#include <REGX52.h> unsigned char i; float x; void main() { x=0; for(i=1;i<=30;i++) {x+=1.3;} }
This should ideally produce an output of x=39.
But in debugger the value is shown as x=38.999999. What could be the issue?
You can never precisely express decimal 1.3 in binary.
That's not true. You can represent anything in binary, but you might not be able to do so directly.
Even my very old Casio calculator could cope with 1.3; it was just necessary to do so as a fraction. As far as I know, those calculators used a traditional 4 bit processor.
How can I represent 1.3 as a fraction? Or is there any other workaround?
"How can I represent 1.3 as a fraction?"
Quite basic math. 13/10.
So suddenly you can do the add.
13 13 13 13 13 390 39 == + == + == + == + == ... = === = == = 39 10 10 10 10 10 10 1
Lots of math problems requires the use of symbolic manipulation because numerical methods will produce very problematic intermediate results.
In the end, this isn't something you can expect to solve by a short debate in this forum.
Precision, resolution, numerical stability, cancellation,... are a significant part of several courses at the university. A 10 minute answer on a forum isn't enough to make you a great programmer - you need to invest a huge amount of own time too. So start by getting some books on numerical methods etc.

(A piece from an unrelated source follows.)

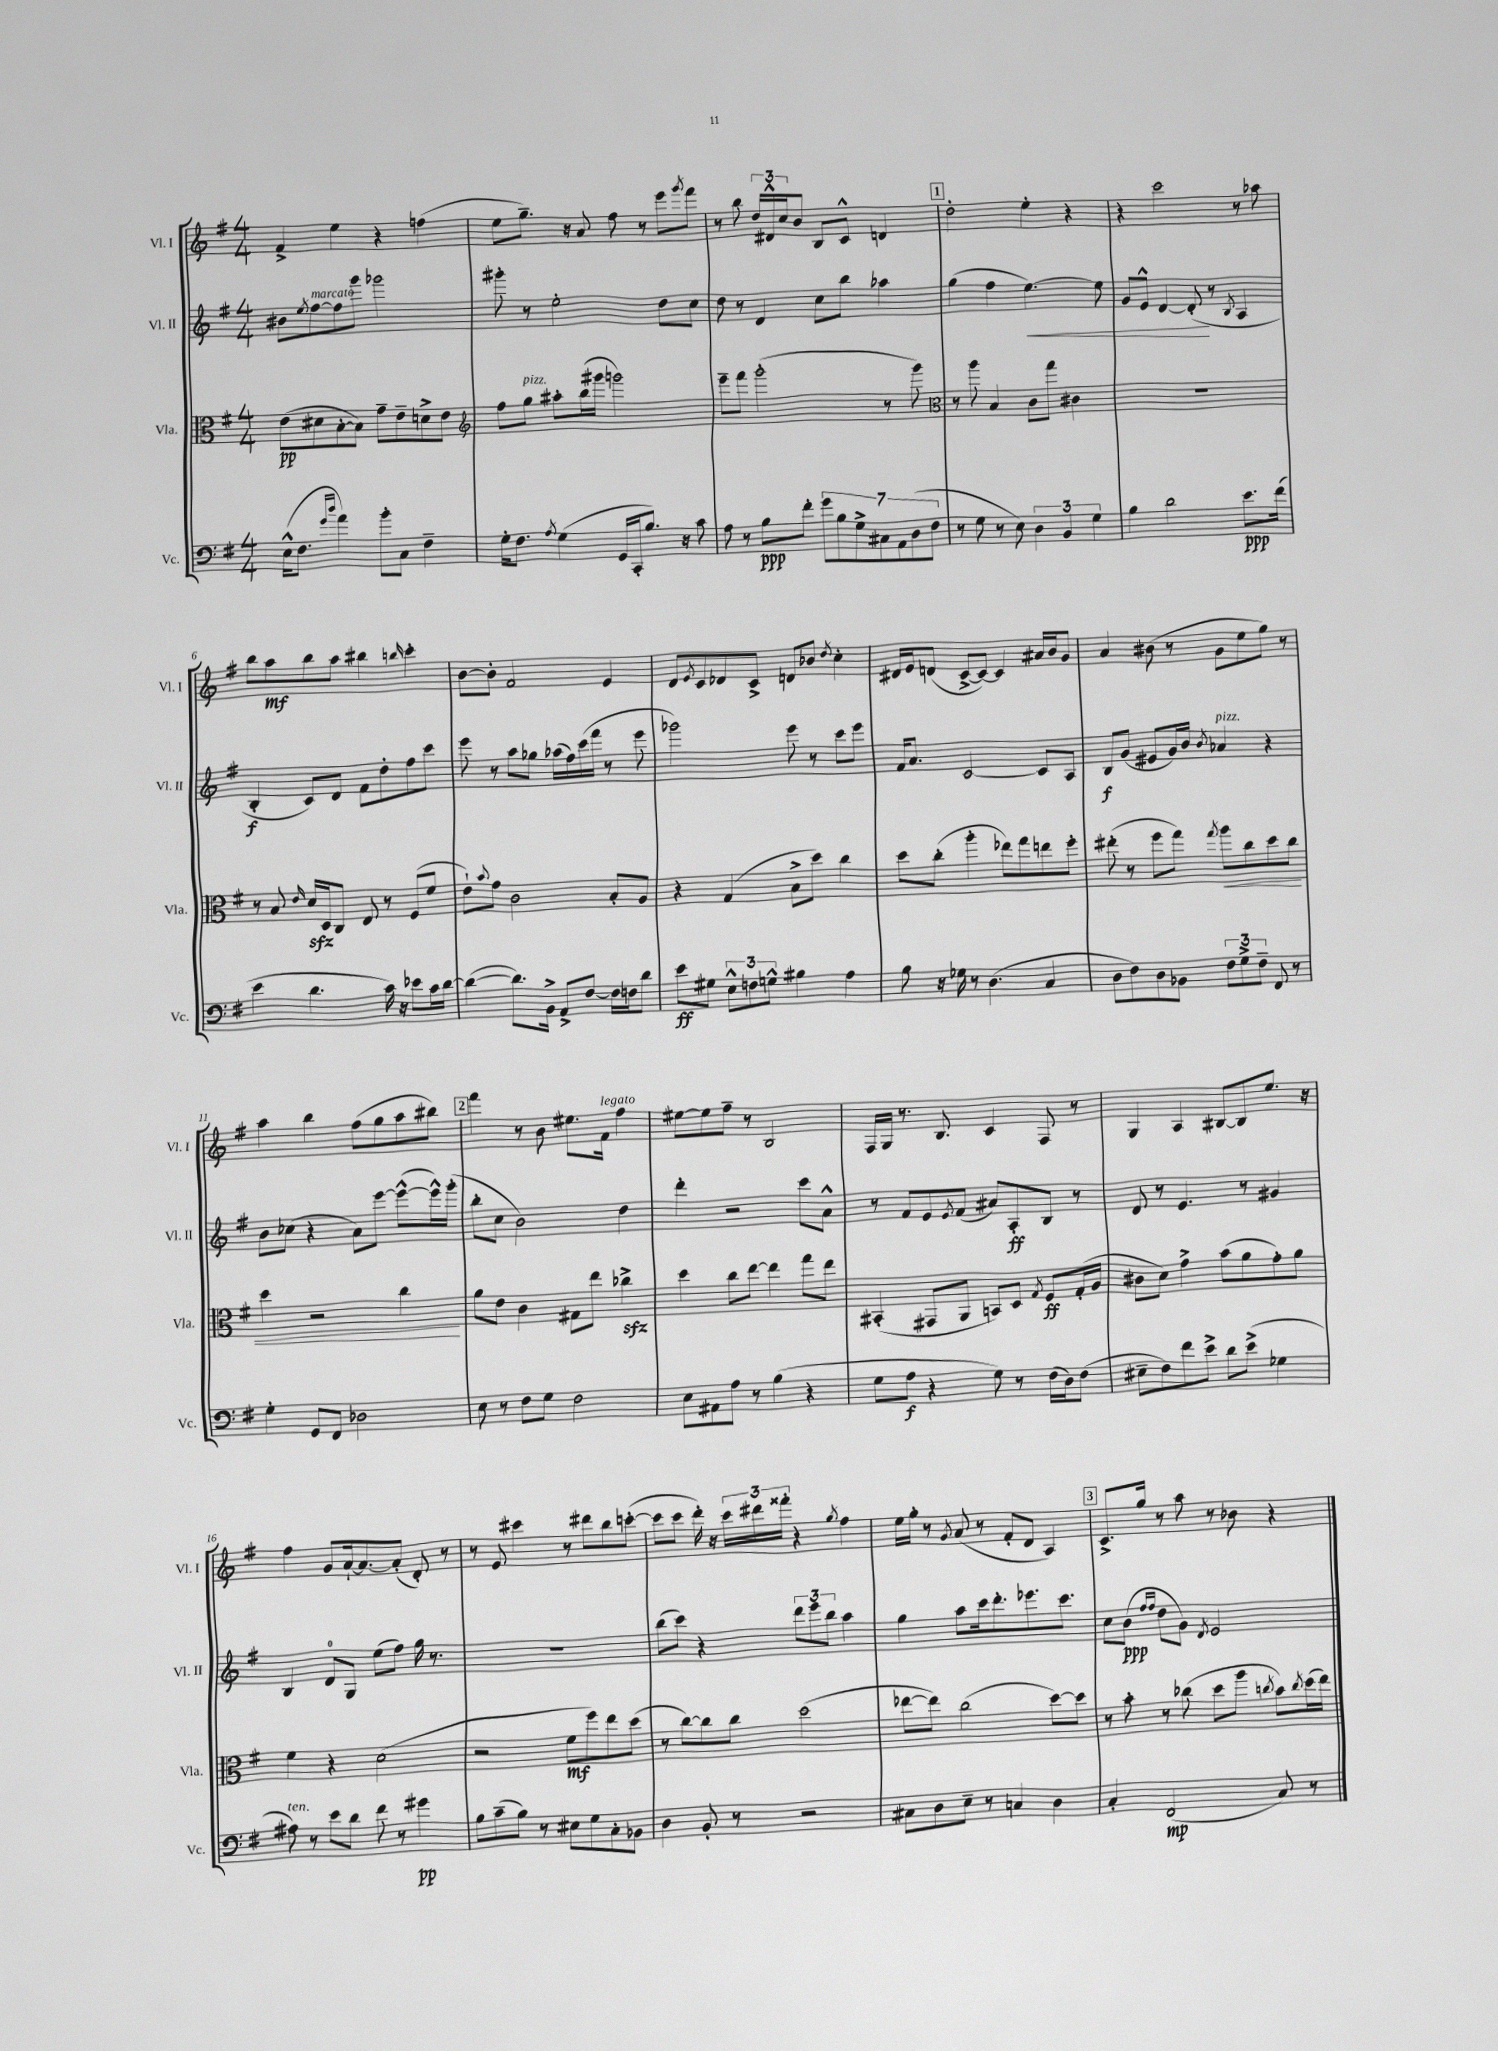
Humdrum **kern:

I guess this is why the librarty en.wikipedia.org/.../C_mathematical_functions includes round()
No, the round() function has more general use.
But this is why the normal printf() function tries to print floating point numbers with less number of value digits than the full number of bits in the float mantissa can represent - the last bits of the mantissa are often garbage.
It's just that cancellation errors and numerical stability of formulas will affect how many of the least significant bits that are garbage so printf() can't know how many "safe" digits that remains in the floating point number.
Not even with double or extended precision floating point arithmetic will it be possible to guarantee a fixed number of "safe" digits if a too numerically unstable formula has been used. Bad cancellation can throw away all value digits in a single step.